Причина здесь ясна: ими выражаются ценности в высшей степени обобщающие и размещённые в границах естественности или точнее и конкретнее – в границах общечеловеческого естественного права. Это категории неподсудности абсолютной и всевременно́й.

Воздействие судом или осуждение допустимы лишь за поступки или вернее: проступки «вещественные», узнаваемые по конкретным фактам и обстоятельствам, а не просто понятные по смыслу или кем-то названные.

Отклонения от идеалов «через интим», осуждаемые молвой, есть, разумеется, поступки не отвлечённые, реальные. И покушение на идеалы тут, что называется, налицо. Однако, будучи свободным от рождения, изначально, и значит – поступая вправе, человек, мужчина это или женщина, наказываться не должен. Как раз в этом состоит его право на свободу в интиме.

И нужно поизумляться величию и значительности такой свободы!

При всех возможных лишениях и напастях любой индивидуум связывает с нею самое, может быть, лучшее в себе и расстаться с нею не мог бы ни на каких условиях. Тем не менее столь знаковый феномен до настоящего времени осознаётся слабо, что, заметим особо, вносит немало неровностей в общественные отношения.

Негативными факторами, которые сопряжены с понятием «разбухающей» свободы, интим будто бы навсегда скован и, как право, вынуждается существовать полускрытно, как бы постоянно прячась, находясь в тени.

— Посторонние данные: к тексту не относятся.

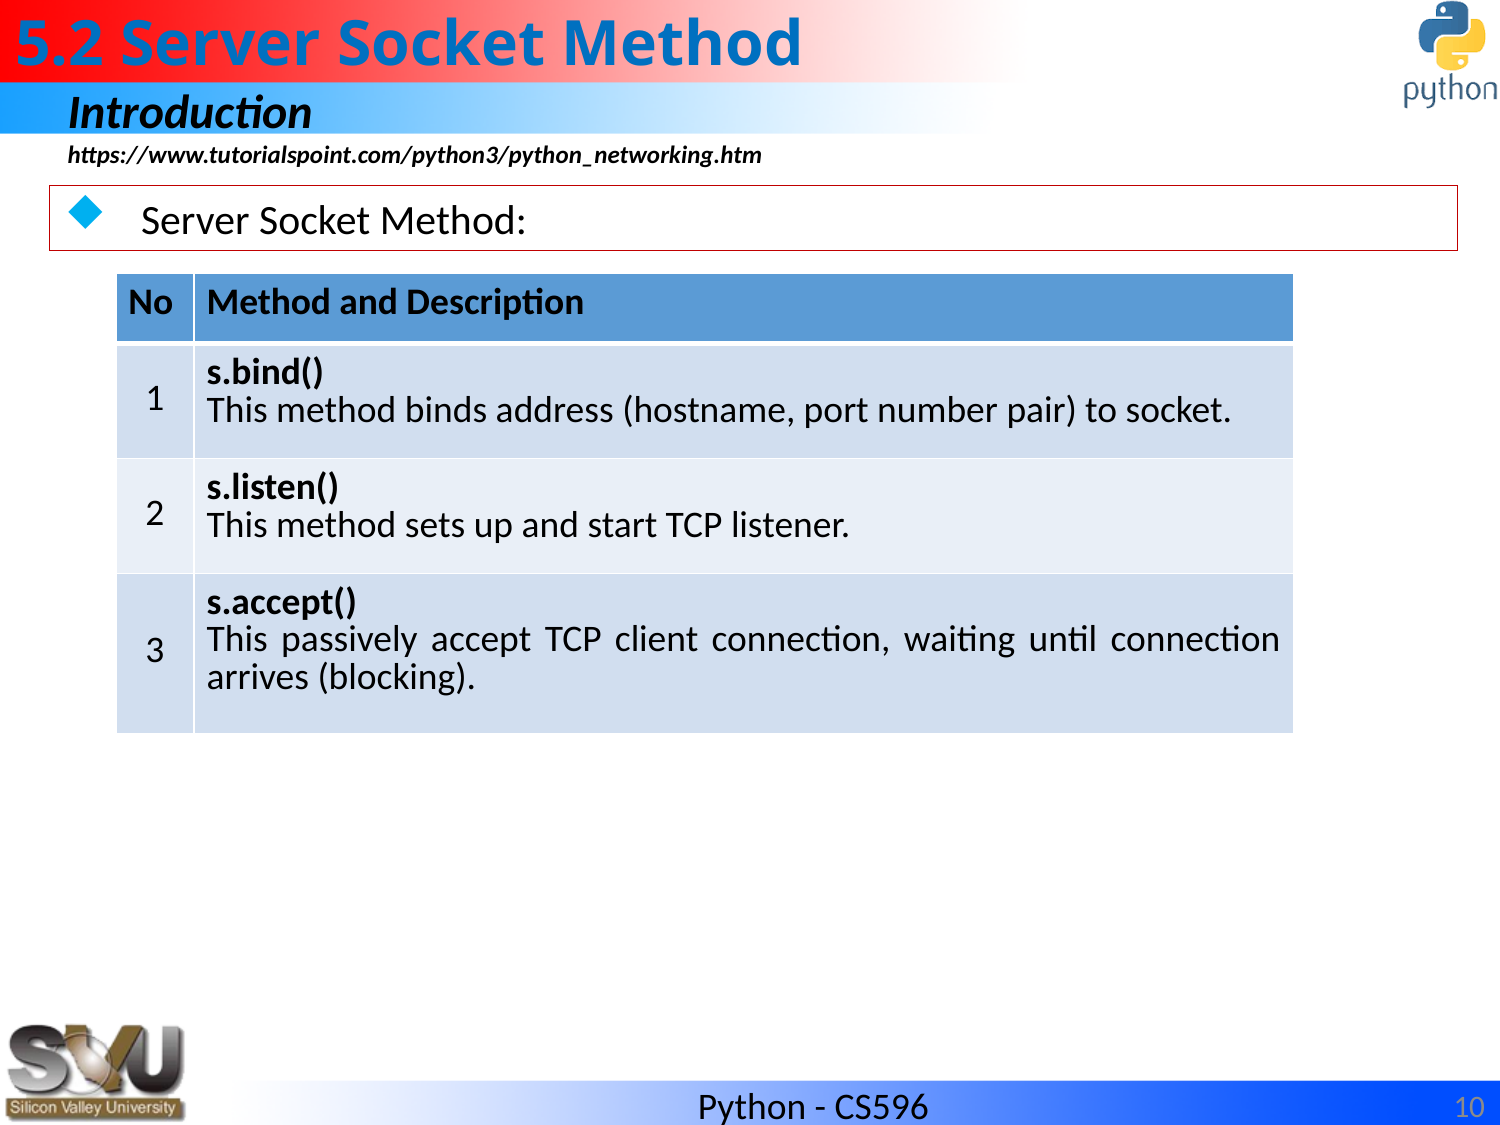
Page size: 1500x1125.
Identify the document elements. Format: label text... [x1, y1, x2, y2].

Даже в тех случаях, когда он «бросает вызов» окружающим (сообществу, клану, семье, государству) и его «соучастники» предпочитают умереть, чем оставаться без него, их доля хотя нередко и вызывает сочувствие окружающих, но такое уместное реагирование всё же, как правило, бывает менее выраженным по сравнению с тем, когда люди «взвешивают» потери свобод политических и гражданственных. Больше того: испытывая ущемления свобод в областях политики и публичной деятельности, борцы за них, люди, даже порой достаточно искушённые в юриспруденции и в обществологии, доходят, бывает, до того, что позволяют себе заявлять о полном отсутствии свобод вокруг себя и для себя, о чём, конечно, можно только посожалеть.